Latinoamérica tiene la fortuna de tener en Octavio Paz a una figura polémica, controvertida, audaz, casi única, con un talento universal y una poética que resguarda para la lengua española la tradición y la labor esencial del lenguaje. Fue la voz de la poesía sin tiempo ni distancia. Fue la voz que luchó por comprender su entorno, su cultura, su manera de hacerse palabra y mundo para cada hombre, mundo que hace y busca la propia libertad: la libertada bajo la palabra.
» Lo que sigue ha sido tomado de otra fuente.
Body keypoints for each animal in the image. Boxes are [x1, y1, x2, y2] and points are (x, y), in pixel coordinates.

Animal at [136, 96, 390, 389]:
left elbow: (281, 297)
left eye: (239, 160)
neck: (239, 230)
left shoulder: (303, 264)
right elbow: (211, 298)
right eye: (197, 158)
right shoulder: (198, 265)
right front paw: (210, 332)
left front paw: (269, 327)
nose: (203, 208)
Nada es ajeno a la palabra, incluso la muerte, aunque reseca el lenguaje saca también de él la lágrima dolorosa y la vuelve sobre el papel con ese dolor y con esa pena. Esa es la tarea de quien reúne la vida día a día haciendo notas, poemas, fórmulas sagradas para decir, volcando el instante en un lenguaje que sabrá reconocer para su lejano tiempo y volverlo para los otros, para esos otros que no se olvidan. El poema viaja así entre el día y la noche atravesando el lado oscuro del sol para poder decir y sonar en la inefable música de la poesía. El poeta sabe que la palabra no tiene estancia segura y la busca, y la acomoda, y la trata y la envilece por momentos, y la eterniza cuando la siente cercana, profundamente cercana hasta hacerla llegar al sonido profundo del poema.

 

El poeta Octavio Paz

 

En ese lenguaje y en su límite, seguirá estando la poesía: morada de la palabra, morada del silencio. El poeta será siempre un perseguidor y un perseguido que quebranta la casa del verbo, buscando saber decir, saber callar; saber comunicar con la palabra lo que hay más allá de la palabra; comunicar el mundo oculto, el lado sagrado, el más profundo del verbo; comunicar su silencio, su música, su aire antiguo y cercano entre nosotros. Es ese silencio secreto la de esta voz la que nos ofrenda el poeta desde la vida y desde la poesía. La poesía escrita y olvidada, escrita con dolor y alma sobre el papel reseco del tiempo.

 

Tendida,

piedra hecha de mediodía,

ojos entrecerrados donde el blanco azulea,

entornada sonrisa.

Te incorporas a medias y sacudes tu melena de león.

Luego te tiendes,

delgada estría de lava en la roca,

rayo dormido.

Mientras duermes te acaricio y te pulo,

hacha esbelta,

flecha con que incendio la noche.

El mar combate allá lejos con espadas y plumas.

 

 

 

 

*(Ciudad de México-México, 1914 – Ciudad de México-México, 1998). Poeta, ensayista y diplomático. Recibió el Premio Xavier Villaurrutia (1957), el Premio Cervantes (1981), el Premio Nobel de Literatura (1990), el Premio Príncipe de Asturias (1993), entre muchos otros. Publicó en poesía ¡No pasarán! (1936), Libertad bajo palabra (1949), Piedra de sol (1957), Salamandra (1962), Renga (con Jacques Roubaud, Edoardo Sanguineti y Charles Tomlinson, 1972), Air Born/Hijos del aire (con Charles Tomlinson, 1979), Obra poética (1935-1988) (1990), entre otros; y en ensayo El laberinto de la soledad (1950), El arco y la lira (1956), Las peras del olmo (1957), Cuadrivio (1965), Los hijos del limo. Del romanticismo a la vanguardia (1974), Sor Juana Inés de la Cruz o las trampas de la fe (1982), La otra voz. Poesía y fin de siglo (1990), entre otros.